PROBLEM DESCRIPTION –
All lines in the records below that hold "ScientificCalculator" are to be shown.

GIVEN DATA –
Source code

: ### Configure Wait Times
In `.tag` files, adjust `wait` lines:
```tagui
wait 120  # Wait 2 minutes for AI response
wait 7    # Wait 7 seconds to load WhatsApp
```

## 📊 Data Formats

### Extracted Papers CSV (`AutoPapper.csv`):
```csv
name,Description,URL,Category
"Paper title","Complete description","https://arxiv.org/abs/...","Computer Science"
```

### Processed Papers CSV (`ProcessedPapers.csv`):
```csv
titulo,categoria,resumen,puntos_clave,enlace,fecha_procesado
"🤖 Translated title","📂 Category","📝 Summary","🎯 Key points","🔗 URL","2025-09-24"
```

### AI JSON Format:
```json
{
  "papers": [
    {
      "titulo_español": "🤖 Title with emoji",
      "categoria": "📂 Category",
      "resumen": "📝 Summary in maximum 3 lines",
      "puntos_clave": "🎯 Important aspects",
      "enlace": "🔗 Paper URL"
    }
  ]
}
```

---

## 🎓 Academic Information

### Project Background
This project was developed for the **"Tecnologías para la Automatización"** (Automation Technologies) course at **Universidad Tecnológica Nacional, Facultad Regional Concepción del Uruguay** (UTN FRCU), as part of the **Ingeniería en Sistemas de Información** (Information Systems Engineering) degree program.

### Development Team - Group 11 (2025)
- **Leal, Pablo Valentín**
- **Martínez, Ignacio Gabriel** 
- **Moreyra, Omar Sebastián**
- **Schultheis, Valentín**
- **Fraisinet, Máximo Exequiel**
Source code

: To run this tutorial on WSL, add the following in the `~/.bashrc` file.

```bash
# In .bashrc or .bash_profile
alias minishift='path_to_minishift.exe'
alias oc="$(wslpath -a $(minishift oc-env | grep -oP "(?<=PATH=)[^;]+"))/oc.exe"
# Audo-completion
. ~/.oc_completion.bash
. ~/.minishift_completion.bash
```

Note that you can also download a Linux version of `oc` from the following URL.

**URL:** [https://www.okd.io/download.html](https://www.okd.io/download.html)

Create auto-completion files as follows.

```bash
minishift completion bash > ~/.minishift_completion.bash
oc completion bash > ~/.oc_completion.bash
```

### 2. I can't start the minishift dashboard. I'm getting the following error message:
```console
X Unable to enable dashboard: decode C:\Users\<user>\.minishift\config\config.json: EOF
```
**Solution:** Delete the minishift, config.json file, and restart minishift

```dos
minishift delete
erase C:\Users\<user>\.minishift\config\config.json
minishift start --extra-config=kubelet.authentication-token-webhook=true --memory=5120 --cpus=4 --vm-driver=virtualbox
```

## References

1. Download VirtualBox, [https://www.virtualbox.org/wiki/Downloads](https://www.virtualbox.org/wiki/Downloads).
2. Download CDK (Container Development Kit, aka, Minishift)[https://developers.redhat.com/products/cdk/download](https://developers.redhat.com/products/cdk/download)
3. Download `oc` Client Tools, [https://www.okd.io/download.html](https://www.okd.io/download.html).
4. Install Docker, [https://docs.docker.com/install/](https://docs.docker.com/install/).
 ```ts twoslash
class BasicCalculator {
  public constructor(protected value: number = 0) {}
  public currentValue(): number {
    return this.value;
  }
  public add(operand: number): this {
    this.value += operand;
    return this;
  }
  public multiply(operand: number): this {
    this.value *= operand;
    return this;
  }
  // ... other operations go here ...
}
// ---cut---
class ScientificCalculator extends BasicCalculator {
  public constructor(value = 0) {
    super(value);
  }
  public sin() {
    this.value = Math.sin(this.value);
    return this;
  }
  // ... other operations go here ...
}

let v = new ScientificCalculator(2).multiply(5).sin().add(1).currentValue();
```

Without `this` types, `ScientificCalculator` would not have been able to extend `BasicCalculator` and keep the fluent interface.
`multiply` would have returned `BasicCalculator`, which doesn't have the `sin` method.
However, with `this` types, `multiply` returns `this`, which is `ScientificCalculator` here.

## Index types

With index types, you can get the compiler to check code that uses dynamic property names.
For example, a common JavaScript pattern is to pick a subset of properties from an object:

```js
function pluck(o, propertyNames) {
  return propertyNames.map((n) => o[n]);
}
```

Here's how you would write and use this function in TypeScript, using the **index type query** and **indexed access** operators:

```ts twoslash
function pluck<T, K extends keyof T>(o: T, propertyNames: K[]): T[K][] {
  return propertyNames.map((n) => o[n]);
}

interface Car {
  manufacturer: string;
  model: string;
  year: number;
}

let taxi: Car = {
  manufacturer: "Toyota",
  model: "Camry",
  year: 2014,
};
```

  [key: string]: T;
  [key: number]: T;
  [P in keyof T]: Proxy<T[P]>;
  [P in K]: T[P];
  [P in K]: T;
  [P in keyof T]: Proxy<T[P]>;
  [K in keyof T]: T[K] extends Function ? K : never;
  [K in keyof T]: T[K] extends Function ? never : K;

TASK RESULT –
class ScientificCalculator extends BasicCalculator {
let v = new ScientificCalculator(2).multiply(5).sin().add(1).currentValue();
Without `this` types, `ScientificCalculator` would not have been able to extend `BasicCalculator` and keep the fluent interface.
However, with `this` types, `multiply` returns `this`, which is `ScientificCalculator` here.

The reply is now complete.